| THE INPUT |

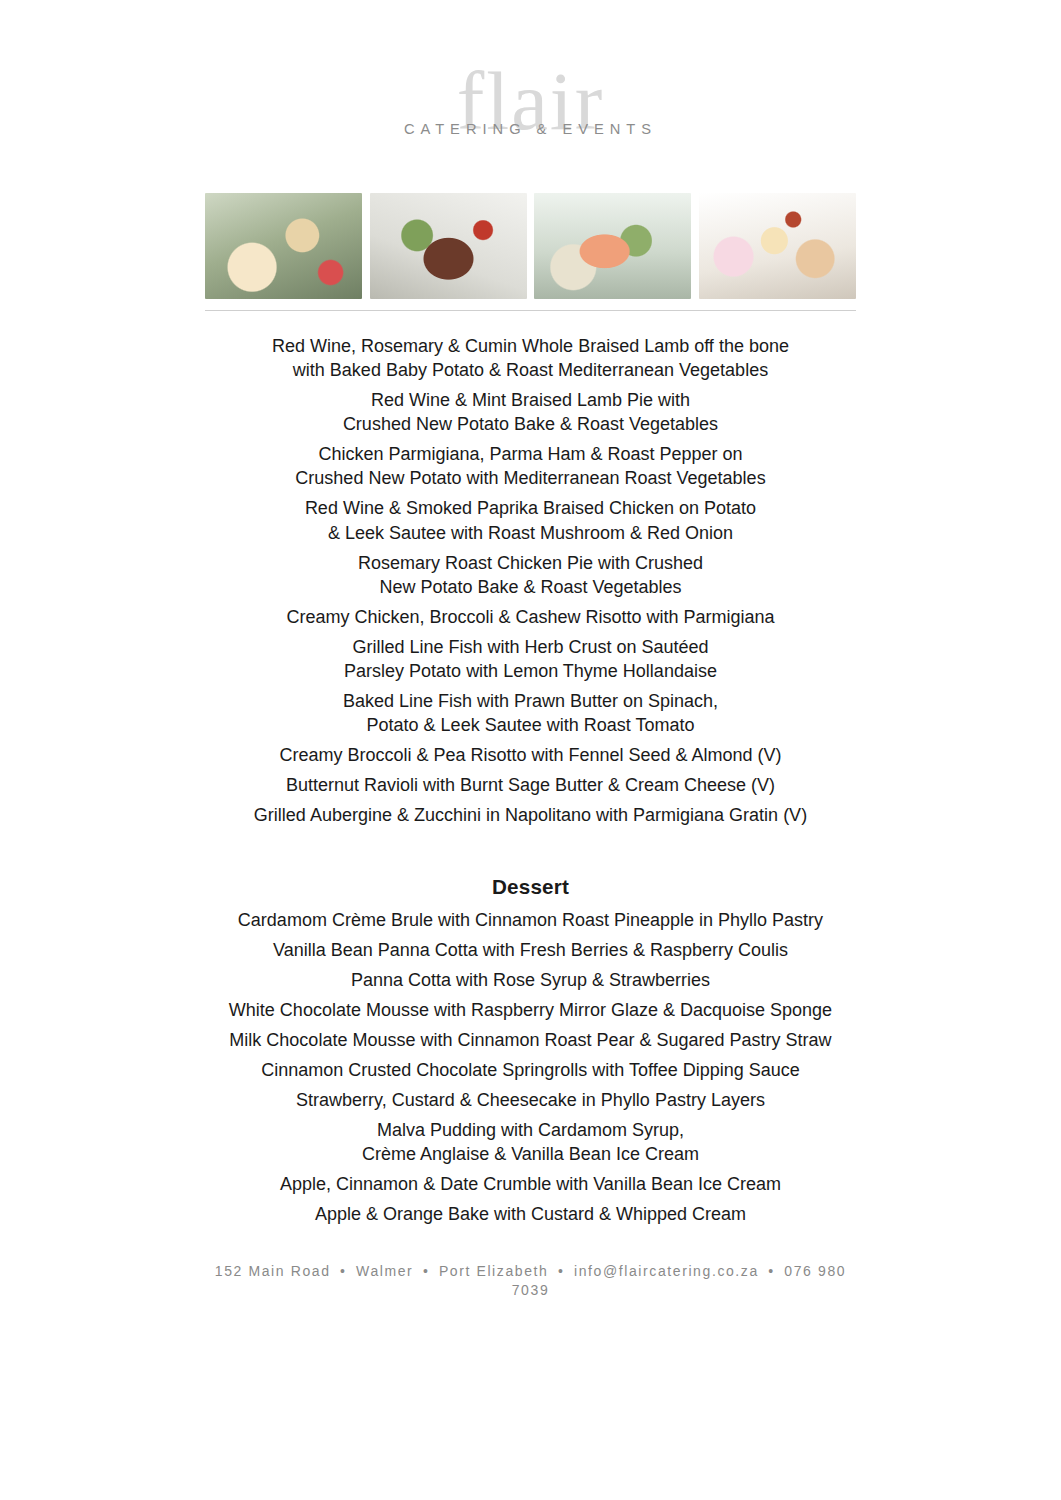flair
Catering & Events
Red Wine, Rosemary & Cumin Whole Braised Lamb off the bone with Baked Baby Potato & Roast Mediterranean Vegetables
Red Wine & Mint Braised Lamb Pie with Crushed New Potato Bake & Roast Vegetables
Chicken Parmigiana, Parma Ham & Roast Pepper on Crushed New Potato with Mediterranean Roast Vegetables
Red Wine & Smoked Paprika Braised Chicken on Potato & Leek Sautee with Roast Mushroom & Red Onion
Rosemary Roast Chicken Pie with Crushed New Potato Bake & Roast Vegetables
Creamy Chicken, Broccoli & Cashew Risotto with Parmigiana
Grilled Line Fish with Herb Crust on Sautéed Parsley Potato with Lemon Thyme Hollandaise
Baked Line Fish with Prawn Butter on Spinach, Potato & Leek Sautee with Roast Tomato
Creamy Broccoli & Pea Risotto with Fennel Seed & Almond (V)
Butternut Ravioli with Burnt Sage Butter & Cream Cheese (V)
Grilled Aubergine & Zucchini in Napolitano with Parmigiana Gratin (V)
Dessert
Cardamom Crème Brule with Cinnamon Roast Pineapple in Phyllo Pastry
Vanilla Bean Panna Cotta with Fresh Berries & Raspberry Coulis
Panna Cotta with Rose Syrup & Strawberries
White Chocolate Mousse with Raspberry Mirror Glaze & Dacquoise Sponge
Milk Chocolate Mousse with Cinnamon Roast Pear & Sugared Pastry Straw
Cinnamon Crusted Chocolate Springrolls with Toffee Dipping Sauce
Strawberry, Custard & Cheesecake in Phyllo Pastry Layers
Malva Pudding with Cardamom Syrup, Crème Anglaise & Vanilla Bean Ice Cream
Apple, Cinnamon & Date Crumble with Vanilla Bean Ice Cream
Apple & Orange Bake with Custard & Whipped Cream
152 Main Road • Walmer • Port Elizabeth • info@flaircatering.co.za • 076 980 7039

| EXERCISE PROMPT |
Return, exactly as they stand, the lines from the opening line of the listing through the line with "Creamy Broccoli &", both ends counted, and no pictures.

| TASK SOLUTION |
flair
Catering & Events
Red Wine, Rosemary & Cumin Whole Braised Lamb off the bone with Baked Baby Potato & Roast Mediterranean Vegetables
Red Wine & Mint Braised Lamb Pie with Crushed New Potato Bake & Roast Vegetables
Chicken Parmigiana, Parma Ham & Roast Pepper on Crushed New Potato with Mediterranean Roast Vegetables
Red Wine & Smoked Paprika Braised Chicken on Potato & Leek Sautee with Roast Mushroom & Red Onion
Rosemary Roast Chicken Pie with Crushed New Potato Bake & Roast Vegetables
Creamy Chicken, Broccoli & Cashew Risotto with Parmigiana
Grilled Line Fish with Herb Crust on Sautéed Parsley Potato with Lemon Thyme Hollandaise
Baked Line Fish with Prawn Butter on Spinach, Potato & Leek Sautee with Roast Tomato
Creamy Broccoli & Pea Risotto with Fennel Seed & Almond (V)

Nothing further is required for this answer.